A couple thoughts about this:
- You shouldn’t need anything other than NHGIS time series tables if (a) your application allows you to use 2010 ZCTA definitions only, and (b) you only need basic data on race and housing, which are covered in NHGIS standardized time series. At this time, we haven’t yet produced standardized time series for other ZCTA definitions (e.g., 2020 ZCTAs) nor do we have any standardized data from “long-form” sources (e.g., income, education, employment status, etc.). If you need data for other ZCTA definitions or for characteristics that are covered only in long-form sources, then you may need to get block group data and standardize it yourself. NHGIS geographic crosswalks can help with that, but those don’t yet directly support allocation from block groups to ZCTAs.
- I’d also recommend that you consider (if you haven’t yet) using different units of analysis, such as block groups or census tracts, rather than ZCTAs. First, ZIP Codes pose a variety of challenges for spatial analysis.
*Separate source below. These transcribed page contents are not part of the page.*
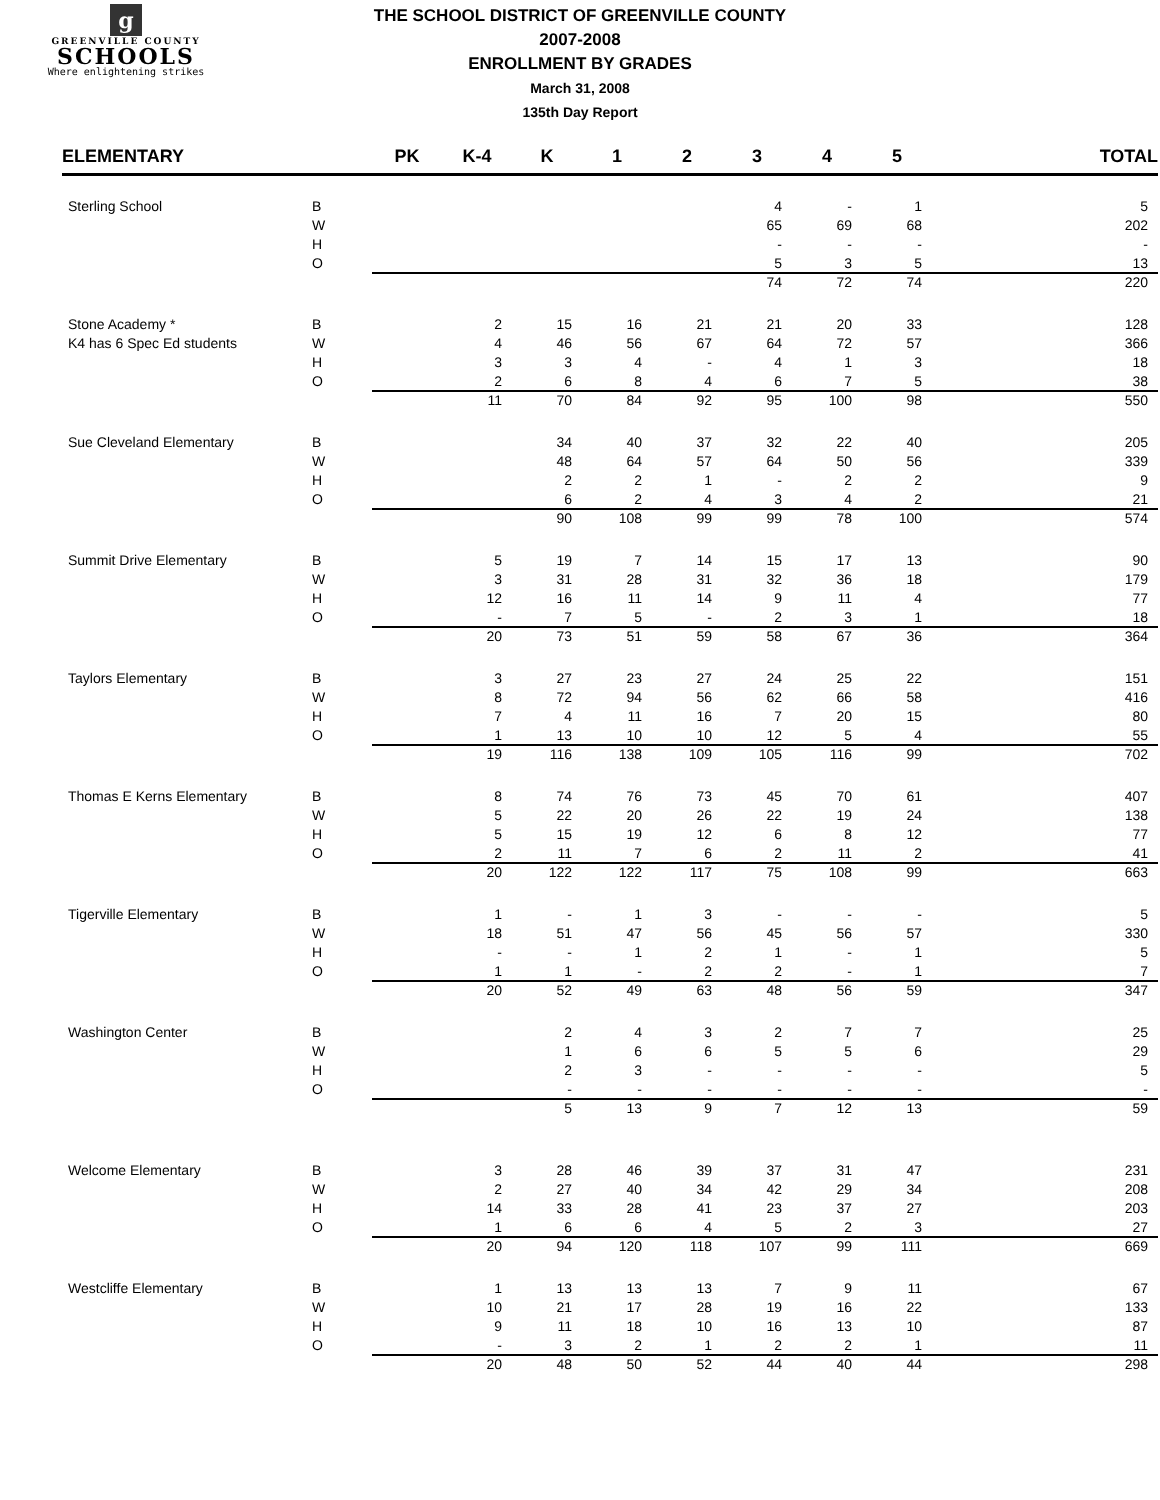g
GREENVILLE COUNTY
SCHOOLS
Where enlightening strikes
THE SCHOOL DISTRICT OF GREENVILLE COUNTY
2007-2008
ENROLLMENT BY GRADES
March 31, 2008
135th Day Report
| ELEMENTARY | | PK | K-4 | K | 1 | 2 | 3 | 4 | 5 | TOTAL |
| --- | --- | --- | --- | --- | --- | --- | --- | --- | --- | --- |
| Sterling School | B | | | | | | 4 | - | 1 | 5 |
| | W | | | | | | 65 | 69 | 68 | 202 |
| | H | | | | | | - | - | - | - |
| | O | | | | | | 5 | 3 | 5 | 13 |
| | | | | | | | 74 | 72 | 74 | 220 |
| Stone Academy * | B | | 2 | 15 | 16 | 21 | 21 | 20 | 33 | 128 |
| K4 has 6 Spec Ed students | W | | 4 | 46 | 56 | 67 | 64 | 72 | 57 | 366 |
| | H | | 3 | 3 | 4 | - | 4 | 1 | 3 | 18 |
| | O | | 2 | 6 | 8 | 4 | 6 | 7 | 5 | 38 |
| | | | 11 | 70 | 84 | 92 | 95 | 100 | 98 | 550 |
| Sue Cleveland Elementary | B | | | 34 | 40 | 37 | 32 | 22 | 40 | 205 |
| | W | | | 48 | 64 | 57 | 64 | 50 | 56 | 339 |
| | H | | | 2 | 2 | 1 | - | 2 | 2 | 9 |
| | O | | | 6 | 2 | 4 | 3 | 4 | 2 | 21 |
| | | | | 90 | 108 | 99 | 99 | 78 | 100 | 574 |
| Summit Drive Elementary | B | | 5 | 19 | 7 | 14 | 15 | 17 | 13 | 90 |
| | W | | 3 | 31 | 28 | 31 | 32 | 36 | 18 | 179 |
| | H | | 12 | 16 | 11 | 14 | 9 | 11 | 4 | 77 |
| | O | | - | 7 | 5 | - | 2 | 3 | 1 | 18 |
| | | | 20 | 73 | 51 | 59 | 58 | 67 | 36 | 364 |
| Taylors Elementary | B | | 3 | 27 | 23 | 27 | 24 | 25 | 22 | 151 |
| | W | | 8 | 72 | 94 | 56 | 62 | 66 | 58 | 416 |
| | H | | 7 | 4 | 11 | 16 | 7 | 20 | 15 | 80 |
| | O | | 1 | 13 | 10 | 10 | 12 | 5 | 4 | 55 |
| | | | 19 | 116 | 138 | 109 | 105 | 116 | 99 | 702 |
| Thomas E Kerns Elementary | B | | 8 | 74 | 76 | 73 | 45 | 70 | 61 | 407 |
| | W | | 5 | 22 | 20 | 26 | 22 | 19 | 24 | 138 |
| | H | | 5 | 15 | 19 | 12 | 6 | 8 | 12 | 77 |
| | O | | 2 | 11 | 7 | 6 | 2 | 11 | 2 | 41 |
| | | | 20 | 122 | 122 | 117 | 75 | 108 | 99 | 663 |
| Tigerville Elementary | B | | 1 | - | 1 | 3 | - | - | - | 5 |
| | W | | 18 | 51 | 47 | 56 | 45 | 56 | 57 | 330 |
| | H | | - | - | 1 | 2 | 1 | - | 1 | 5 |
| | O | | 1 | 1 | - | 2 | 2 | - | 1 | 7 |
| | | | 20 | 52 | 49 | 63 | 48 | 56 | 59 | 347 |
| Washington Center | B | | | 2 | 4 | 3 | 2 | 7 | 7 | 25 |
| | W | | | 1 | 6 | 6 | 5 | 5 | 6 | 29 |
| | H | | | 2 | 3 | - | - | - | - | 5 |
| | O | | | - | - | - | - | - | - | - |
| | | | | 5 | 13 | 9 | 7 | 12 | 13 | 59 |
| Welcome Elementary | B | | 3 | 28 | 46 | 39 | 37 | 31 | 47 | 231 |
| | W | | 2 | 27 | 40 | 34 | 42 | 29 | 34 | 208 |
| | H | | 14 | 33 | 28 | 41 | 23 | 37 | 27 | 203 |
| | O | | 1 | 6 | 6 | 4 | 5 | 2 | 3 | 27 |
| | | | 20 | 94 | 120 | 118 | 107 | 99 | 111 | 669 |
| Westcliffe Elementary | B | | 1 | 13 | 13 | 13 | 7 | 9 | 11 | 67 |
| | W | | 10 | 21 | 17 | 28 | 19 | 16 | 22 | 133 |
| | H | | 9 | 11 | 18 | 10 | 16 | 13 | 10 | 87 |
| | O | | - | 3 | 2 | 1 | 2 | 2 | 1 | 11 |
| | | | 20 | 48 | 50 | 52 | 44 | 40 | 44 | 298 |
Second, if you do want to analyze any long-form characteristics, NHGIS crosswalks make it relatively easy to generate good standardized estimates for 2010 block groups or census tracts. That said, there are still cases where ZCTAs are the best option… I just think it’s good to be aware of the complications and alternatives.
@JonathanSchroeder, thank you for this insight (and for all your insight on this forum!)! You confirmed my suspicions - which is great, and saves me a great deal of slogging through GIS applications for my own allocations. I knew this was the case for standard census geographies, but as you pointed out, Zip/ZCTA geographies are a unique geography so I wanted to be sure the time series process applied here as well. I am hoping to be able to stick with basic census data on race and housing, but may dive into my own allocations if I determine other housing data is necessary.
On the point of using another geography, you are right, and I wish I could!. Zip data presents a few sticky issues both technical and theoretical. But, other data for this particular project demands the Zip/ZCTA geography, so for now I will go with option. Real estate data - at least nationally - is rarely identified by census geographies smaller than the county unless you are working with transaction level parcel data (which is horrendously expensive for a graduate student…). Thus far, I only anticipate needing the 2010 ZCTA geography so additional cross-walking shouldn’t be necessary at this time, but the crosswalk are a great resource that I will keep in mind.
Also, my hunch is that Zips, while arbitrary in their creation, do take on some social particularities and patterning over time, especially regarding real estate markets and the valuation of certain spaces over others. Hopefully this project can make some sense of of that…
Again, thanks for the time you put into this. What a great resource and community!